1. A fuel injection valve for internal combustion engines, comprising a valve member ( 7 ), which moves axially in a valve member opening direction in a bore ( 5 ) of a valve body ( 1 ) that has a longitudinal axis, the valve member moving in the valve member opening direction counter to a closing force and has a valve sealing face ( 9 ) on an end face oriented toward a combustion chamber, the valve sealing face is used to cooperate with a stationary valve sealing face ( 11 ) in order to control a through flow cross section to an injection opening ( 13 ) into the combustion chamber of the internal combustion engine, a pressure shoulder ( 15 ) that is disposed on the valve member ( 7 ) and acts in the valve member opening direction, the valve member protrudes into a pressure chamber ( 17 ) that is filled with high fuel pressure by way of a pressure conduit ( 21 ), the pressure conduit ( 21 ) is disposed diagonal to the longitudinal axis of the valve body and leads from near an end face ( 3 ) of the valve body ( 1 ) remote from the combustion chamber and feeds fuel into a radially outer region of the pressure chamber ( 17 ), an inlet opening ( 25 ) of the pressure conduit ( 21 ) into the end face ( 3 ) of the valve body ( 1 ) remote from the combustion chamber and an outlet opening ( 23 ) of the pressure conduit ( 21 ) into the pressure chamber ( 17 ) are disposed in two longitudinal intersecting planes which intersect along the longitudinal axis of the valve body ( 1 ) and are pivoted in relation to one another around the longitudinal axis of the valve body ( 1 ).

2. The fuel injection valve according to claim 1, in which the pressure conduit ( 21 ) is embodied as an oblique bore whose outlet opening ( 23 ) into the pressure chamber ( 17 ) is pivoted in such a way that a fuel jet emerging from the pressure conduit ( 21 ) is directed off-center to the valve member ( 7 ).

3. The fuel injection valve according to claim 1, in which the outlet opening ( 23 ) of the pressure conduit ( 21 ) intersects the pressure chamber ( 17 ) on a circumference wall.

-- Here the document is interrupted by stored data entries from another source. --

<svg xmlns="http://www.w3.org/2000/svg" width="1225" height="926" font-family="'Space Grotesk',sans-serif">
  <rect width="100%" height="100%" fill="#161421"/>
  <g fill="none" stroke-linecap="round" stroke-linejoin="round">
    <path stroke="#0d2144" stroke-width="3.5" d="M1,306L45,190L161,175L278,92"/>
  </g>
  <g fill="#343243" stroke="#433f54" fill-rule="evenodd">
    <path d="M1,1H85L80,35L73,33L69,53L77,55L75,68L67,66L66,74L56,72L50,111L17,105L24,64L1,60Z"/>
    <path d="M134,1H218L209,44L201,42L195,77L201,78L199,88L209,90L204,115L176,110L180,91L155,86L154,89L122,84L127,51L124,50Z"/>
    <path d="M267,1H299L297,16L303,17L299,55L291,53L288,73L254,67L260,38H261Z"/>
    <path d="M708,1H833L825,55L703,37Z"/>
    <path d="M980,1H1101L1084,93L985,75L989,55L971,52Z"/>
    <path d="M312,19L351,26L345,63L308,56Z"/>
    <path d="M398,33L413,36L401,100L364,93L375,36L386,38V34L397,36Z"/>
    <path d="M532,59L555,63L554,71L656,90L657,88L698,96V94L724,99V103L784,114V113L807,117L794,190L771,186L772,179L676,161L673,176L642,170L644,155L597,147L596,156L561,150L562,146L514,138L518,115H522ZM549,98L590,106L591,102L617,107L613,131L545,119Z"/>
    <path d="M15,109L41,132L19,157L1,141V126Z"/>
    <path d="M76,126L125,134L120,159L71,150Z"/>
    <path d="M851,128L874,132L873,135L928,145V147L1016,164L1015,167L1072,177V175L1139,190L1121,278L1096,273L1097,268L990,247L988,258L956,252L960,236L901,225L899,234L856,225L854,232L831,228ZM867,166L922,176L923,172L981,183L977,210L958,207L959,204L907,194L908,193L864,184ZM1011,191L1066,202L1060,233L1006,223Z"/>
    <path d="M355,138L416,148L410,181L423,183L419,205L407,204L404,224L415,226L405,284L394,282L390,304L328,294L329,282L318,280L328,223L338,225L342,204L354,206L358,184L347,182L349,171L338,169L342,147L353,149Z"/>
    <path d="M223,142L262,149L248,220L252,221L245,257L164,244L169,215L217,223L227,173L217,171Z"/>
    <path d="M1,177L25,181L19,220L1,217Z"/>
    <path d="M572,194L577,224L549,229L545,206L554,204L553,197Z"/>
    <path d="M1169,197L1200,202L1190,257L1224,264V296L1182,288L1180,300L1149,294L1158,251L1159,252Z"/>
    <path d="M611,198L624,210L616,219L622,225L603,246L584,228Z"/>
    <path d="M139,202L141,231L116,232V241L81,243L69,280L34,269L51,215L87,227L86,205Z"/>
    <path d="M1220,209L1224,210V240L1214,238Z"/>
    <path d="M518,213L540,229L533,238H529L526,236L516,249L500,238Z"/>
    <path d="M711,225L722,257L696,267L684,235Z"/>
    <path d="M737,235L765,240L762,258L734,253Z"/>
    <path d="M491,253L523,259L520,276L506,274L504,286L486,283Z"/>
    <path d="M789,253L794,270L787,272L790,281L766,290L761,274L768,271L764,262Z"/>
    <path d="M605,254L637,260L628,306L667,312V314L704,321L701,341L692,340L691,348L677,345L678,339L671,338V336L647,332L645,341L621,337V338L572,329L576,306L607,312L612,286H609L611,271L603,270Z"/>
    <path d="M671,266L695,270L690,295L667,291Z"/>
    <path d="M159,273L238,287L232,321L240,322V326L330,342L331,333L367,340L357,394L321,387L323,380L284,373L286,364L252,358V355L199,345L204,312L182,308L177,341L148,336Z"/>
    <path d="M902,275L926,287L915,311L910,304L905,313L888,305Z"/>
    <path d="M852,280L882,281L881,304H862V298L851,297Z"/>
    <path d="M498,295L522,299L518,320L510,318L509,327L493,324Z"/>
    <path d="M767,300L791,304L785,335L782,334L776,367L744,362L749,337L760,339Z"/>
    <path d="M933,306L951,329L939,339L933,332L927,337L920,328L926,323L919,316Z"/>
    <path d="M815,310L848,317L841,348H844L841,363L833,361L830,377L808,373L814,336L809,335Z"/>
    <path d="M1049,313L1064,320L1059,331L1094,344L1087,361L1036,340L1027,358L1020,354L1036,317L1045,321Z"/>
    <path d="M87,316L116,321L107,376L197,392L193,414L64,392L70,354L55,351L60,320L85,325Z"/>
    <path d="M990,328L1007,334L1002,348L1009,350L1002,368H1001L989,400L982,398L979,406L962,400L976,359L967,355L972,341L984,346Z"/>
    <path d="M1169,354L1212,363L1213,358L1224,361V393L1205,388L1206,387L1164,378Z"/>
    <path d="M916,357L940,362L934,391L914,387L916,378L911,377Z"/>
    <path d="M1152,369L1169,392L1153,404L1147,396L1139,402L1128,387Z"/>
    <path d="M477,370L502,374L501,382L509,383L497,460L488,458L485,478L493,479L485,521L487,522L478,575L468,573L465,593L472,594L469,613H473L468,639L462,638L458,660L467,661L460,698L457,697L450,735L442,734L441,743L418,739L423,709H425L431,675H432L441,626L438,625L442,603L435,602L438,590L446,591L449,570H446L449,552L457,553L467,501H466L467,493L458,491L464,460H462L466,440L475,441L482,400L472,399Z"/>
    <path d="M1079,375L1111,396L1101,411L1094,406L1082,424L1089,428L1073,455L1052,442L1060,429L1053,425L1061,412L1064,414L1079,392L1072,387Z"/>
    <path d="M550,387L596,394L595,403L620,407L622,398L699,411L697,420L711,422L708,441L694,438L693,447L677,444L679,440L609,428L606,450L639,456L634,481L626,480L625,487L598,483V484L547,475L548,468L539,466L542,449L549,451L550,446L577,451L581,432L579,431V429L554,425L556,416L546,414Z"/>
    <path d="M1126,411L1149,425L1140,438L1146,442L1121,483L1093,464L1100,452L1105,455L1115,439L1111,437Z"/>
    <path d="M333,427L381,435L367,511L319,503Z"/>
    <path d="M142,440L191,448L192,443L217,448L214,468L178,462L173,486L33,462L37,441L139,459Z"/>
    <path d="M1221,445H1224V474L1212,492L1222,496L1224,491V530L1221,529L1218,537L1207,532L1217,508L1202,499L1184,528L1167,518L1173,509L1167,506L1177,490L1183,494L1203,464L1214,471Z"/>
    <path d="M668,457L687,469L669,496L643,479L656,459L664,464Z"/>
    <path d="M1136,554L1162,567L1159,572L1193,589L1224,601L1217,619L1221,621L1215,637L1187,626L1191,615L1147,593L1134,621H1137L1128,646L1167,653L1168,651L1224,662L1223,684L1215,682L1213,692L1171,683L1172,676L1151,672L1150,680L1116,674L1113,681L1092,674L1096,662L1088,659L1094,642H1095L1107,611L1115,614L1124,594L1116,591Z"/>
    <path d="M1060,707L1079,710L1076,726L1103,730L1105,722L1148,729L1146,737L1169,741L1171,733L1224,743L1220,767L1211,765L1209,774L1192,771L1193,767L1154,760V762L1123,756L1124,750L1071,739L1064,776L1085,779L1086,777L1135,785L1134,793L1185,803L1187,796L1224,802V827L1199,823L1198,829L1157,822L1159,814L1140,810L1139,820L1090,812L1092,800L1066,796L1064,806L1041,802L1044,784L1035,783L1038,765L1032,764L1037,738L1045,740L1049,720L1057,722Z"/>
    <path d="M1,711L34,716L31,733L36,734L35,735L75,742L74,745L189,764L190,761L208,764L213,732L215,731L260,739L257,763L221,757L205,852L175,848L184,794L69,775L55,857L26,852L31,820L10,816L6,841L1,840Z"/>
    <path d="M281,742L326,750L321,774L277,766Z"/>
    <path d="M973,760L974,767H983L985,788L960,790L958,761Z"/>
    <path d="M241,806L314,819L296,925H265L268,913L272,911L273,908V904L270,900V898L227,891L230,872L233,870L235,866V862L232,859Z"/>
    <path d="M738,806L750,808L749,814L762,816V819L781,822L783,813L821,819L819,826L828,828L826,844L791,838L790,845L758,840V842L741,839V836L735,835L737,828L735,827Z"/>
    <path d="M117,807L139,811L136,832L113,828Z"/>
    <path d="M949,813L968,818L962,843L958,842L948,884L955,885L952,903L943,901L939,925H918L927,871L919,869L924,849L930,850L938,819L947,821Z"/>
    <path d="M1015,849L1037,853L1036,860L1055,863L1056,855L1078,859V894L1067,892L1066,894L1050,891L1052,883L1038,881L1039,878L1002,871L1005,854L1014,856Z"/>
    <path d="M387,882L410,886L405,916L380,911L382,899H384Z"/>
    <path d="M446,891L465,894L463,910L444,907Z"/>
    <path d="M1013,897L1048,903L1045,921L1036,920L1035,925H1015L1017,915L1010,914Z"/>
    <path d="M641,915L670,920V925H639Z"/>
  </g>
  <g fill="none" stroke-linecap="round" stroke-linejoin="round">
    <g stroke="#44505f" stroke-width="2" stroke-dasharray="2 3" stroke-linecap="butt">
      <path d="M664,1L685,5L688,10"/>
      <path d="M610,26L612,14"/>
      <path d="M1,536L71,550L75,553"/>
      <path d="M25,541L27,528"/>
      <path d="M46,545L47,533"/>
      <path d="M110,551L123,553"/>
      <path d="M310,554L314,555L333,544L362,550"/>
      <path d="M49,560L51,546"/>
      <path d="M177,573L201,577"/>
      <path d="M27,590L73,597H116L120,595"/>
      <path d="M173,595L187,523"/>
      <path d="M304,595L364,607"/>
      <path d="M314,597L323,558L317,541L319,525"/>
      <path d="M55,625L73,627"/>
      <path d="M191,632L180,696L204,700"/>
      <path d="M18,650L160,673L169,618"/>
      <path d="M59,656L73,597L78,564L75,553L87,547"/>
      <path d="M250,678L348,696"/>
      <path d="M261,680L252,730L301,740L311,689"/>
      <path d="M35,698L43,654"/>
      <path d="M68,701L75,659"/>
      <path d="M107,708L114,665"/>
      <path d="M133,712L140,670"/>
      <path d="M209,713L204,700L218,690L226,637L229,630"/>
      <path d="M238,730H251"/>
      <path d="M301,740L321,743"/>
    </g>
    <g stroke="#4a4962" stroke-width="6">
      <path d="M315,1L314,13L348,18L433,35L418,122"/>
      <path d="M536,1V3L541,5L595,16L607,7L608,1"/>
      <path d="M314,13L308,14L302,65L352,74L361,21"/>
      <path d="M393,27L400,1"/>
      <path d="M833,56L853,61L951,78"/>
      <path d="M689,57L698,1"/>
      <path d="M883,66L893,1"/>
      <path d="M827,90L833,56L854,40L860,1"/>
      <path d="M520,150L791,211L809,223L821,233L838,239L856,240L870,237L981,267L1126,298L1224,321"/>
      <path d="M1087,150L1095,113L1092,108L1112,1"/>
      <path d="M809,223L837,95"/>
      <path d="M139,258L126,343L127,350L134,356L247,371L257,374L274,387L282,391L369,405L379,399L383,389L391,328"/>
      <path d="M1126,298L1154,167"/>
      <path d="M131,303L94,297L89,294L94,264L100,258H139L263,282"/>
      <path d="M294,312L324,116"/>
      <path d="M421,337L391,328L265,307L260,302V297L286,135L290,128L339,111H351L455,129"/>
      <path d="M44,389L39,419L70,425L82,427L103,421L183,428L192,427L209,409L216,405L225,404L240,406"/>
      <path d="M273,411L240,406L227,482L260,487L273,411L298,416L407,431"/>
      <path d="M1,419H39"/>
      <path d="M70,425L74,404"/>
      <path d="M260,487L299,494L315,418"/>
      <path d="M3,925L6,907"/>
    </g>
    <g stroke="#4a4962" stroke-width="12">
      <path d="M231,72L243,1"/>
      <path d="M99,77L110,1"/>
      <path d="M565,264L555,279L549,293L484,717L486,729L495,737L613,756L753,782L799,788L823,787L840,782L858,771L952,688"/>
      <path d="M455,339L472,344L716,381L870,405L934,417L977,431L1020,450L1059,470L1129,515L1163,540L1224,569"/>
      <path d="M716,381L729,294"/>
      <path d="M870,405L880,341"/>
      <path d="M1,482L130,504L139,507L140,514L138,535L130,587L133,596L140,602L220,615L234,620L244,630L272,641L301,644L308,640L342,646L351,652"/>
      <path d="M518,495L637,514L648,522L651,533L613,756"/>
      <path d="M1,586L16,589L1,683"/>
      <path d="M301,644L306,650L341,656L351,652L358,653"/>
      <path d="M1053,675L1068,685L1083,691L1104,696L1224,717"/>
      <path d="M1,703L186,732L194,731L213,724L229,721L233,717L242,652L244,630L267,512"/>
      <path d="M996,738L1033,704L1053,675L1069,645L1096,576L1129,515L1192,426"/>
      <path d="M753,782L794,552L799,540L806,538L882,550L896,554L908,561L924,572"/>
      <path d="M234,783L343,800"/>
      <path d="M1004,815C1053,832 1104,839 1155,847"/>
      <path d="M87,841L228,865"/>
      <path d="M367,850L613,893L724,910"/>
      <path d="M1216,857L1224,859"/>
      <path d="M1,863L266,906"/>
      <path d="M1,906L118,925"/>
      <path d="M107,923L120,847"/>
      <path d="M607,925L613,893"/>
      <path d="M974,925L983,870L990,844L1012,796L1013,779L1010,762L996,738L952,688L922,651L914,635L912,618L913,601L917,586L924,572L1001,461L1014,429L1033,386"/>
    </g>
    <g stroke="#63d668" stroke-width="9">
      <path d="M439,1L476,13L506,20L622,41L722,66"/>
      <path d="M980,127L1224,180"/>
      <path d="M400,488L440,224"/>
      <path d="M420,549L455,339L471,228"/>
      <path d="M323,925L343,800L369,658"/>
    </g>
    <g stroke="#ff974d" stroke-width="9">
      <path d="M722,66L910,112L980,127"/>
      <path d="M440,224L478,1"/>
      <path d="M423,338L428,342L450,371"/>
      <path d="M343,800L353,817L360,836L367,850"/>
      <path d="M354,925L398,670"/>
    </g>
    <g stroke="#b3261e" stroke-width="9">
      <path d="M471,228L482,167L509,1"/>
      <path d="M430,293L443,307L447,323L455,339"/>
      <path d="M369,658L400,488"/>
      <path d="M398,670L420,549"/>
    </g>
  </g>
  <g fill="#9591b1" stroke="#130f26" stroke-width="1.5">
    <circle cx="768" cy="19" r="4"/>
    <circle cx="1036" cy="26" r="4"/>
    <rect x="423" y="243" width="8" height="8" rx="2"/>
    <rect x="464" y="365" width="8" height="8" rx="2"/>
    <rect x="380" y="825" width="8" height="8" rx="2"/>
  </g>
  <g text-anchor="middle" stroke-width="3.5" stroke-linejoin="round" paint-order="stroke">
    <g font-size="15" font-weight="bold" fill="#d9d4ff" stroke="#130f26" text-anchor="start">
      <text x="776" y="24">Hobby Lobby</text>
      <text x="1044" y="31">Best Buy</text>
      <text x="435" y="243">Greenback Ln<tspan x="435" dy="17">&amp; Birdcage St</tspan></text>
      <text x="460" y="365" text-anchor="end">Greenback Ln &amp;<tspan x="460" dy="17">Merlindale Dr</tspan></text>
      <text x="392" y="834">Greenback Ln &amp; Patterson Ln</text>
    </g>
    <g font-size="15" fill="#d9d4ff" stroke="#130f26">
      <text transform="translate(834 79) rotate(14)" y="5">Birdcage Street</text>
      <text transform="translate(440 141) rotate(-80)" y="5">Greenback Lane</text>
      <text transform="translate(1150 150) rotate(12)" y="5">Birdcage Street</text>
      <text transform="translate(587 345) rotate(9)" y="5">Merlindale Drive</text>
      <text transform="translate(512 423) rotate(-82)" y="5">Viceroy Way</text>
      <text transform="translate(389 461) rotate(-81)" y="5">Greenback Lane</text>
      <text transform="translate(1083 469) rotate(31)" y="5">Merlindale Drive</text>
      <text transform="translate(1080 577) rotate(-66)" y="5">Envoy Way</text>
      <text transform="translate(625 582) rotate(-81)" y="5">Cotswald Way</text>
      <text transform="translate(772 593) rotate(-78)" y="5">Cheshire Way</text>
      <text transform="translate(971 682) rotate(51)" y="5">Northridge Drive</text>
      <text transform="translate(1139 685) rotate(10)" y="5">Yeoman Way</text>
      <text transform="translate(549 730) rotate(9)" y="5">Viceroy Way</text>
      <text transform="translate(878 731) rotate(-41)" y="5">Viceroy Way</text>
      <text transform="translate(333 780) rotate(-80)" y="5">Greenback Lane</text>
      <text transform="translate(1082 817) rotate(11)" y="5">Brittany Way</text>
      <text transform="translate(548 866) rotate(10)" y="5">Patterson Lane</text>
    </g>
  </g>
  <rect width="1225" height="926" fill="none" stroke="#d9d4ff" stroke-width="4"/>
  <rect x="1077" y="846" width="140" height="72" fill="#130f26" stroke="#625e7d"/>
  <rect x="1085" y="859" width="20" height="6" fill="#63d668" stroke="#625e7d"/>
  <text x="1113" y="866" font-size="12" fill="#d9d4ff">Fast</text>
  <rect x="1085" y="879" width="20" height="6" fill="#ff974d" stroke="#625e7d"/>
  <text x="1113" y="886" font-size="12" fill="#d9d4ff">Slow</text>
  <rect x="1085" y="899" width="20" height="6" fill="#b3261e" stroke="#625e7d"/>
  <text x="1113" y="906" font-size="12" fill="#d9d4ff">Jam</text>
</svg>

4. A fuel injection valve for internal combustion engines, comprising a valve member ( 7 ), which moves axially in a valve member opening direction in a bore ( 5 ) of a valve body ( 1 ) that has a longitudinal axis, the valve member moving in the valve member opening direction counter to a closing force and has a valve sealing face ( 9 ) on an end face oriented toward a combustion chamber, the valve sealing face is used to cooperate with a stationary valve sealing face ( 11 ) in order to control a through flow cross section to an injection opening ( 13 ) into the combustion chamber of the internal combustion engine, a pressure shoulder ( 15 ) that is disposed on the valve member ( 7 ) and acts in the valve member opening direction, the valve member protrudes into a pressure chamber ( 17 ) that is filled with high fuel pressure by way of a pressure conduit ( 21 ), the pressure conduit ( 21 ) is disposed diagonal to the longitudinal of the valve body and leads from near an end face ( 3 ) of the valve body ( 1 ) remote from the combustion chamber and feeds fuel into a radially outer region of the pressure chamber ( 17 ), an inlet opening ( 25 ) of the pressure conduit ( 21 ) into the end face ( 3 ) of the valve body ( 1 ) is disposed remote from the combustion chamber and in a first plane which includes the longitudinal axis of valve body, and an outlet opening ( 23 ) of the pressure conduit ( 21 ) into the pressure chamber ( 17 ) is disposed in second plane which includes the longitudinal axis of the valve body ( 1 ) and is pivoted in relation to the first plane around the longitudinal axis of the valve body ( 1 ).

5. The fuel injection valve according to claim 4, in which the pressure conduit ( 21 ) is embodied as an oblique bore whose outlet opening ( 23 ) into the pressure chamber ( 17 ) is pivoted in such a way that a fuel jet emerging from the pressure conduit ( 21 ) is directed off-center to the valve member ( 7 ).

6. The fuel injection valve according to claim 4, in which the outlet opening ( 23 ) of the pressure conduit ( 21 ) intersects the pressure chamber ( 17 ) on a circumference wall.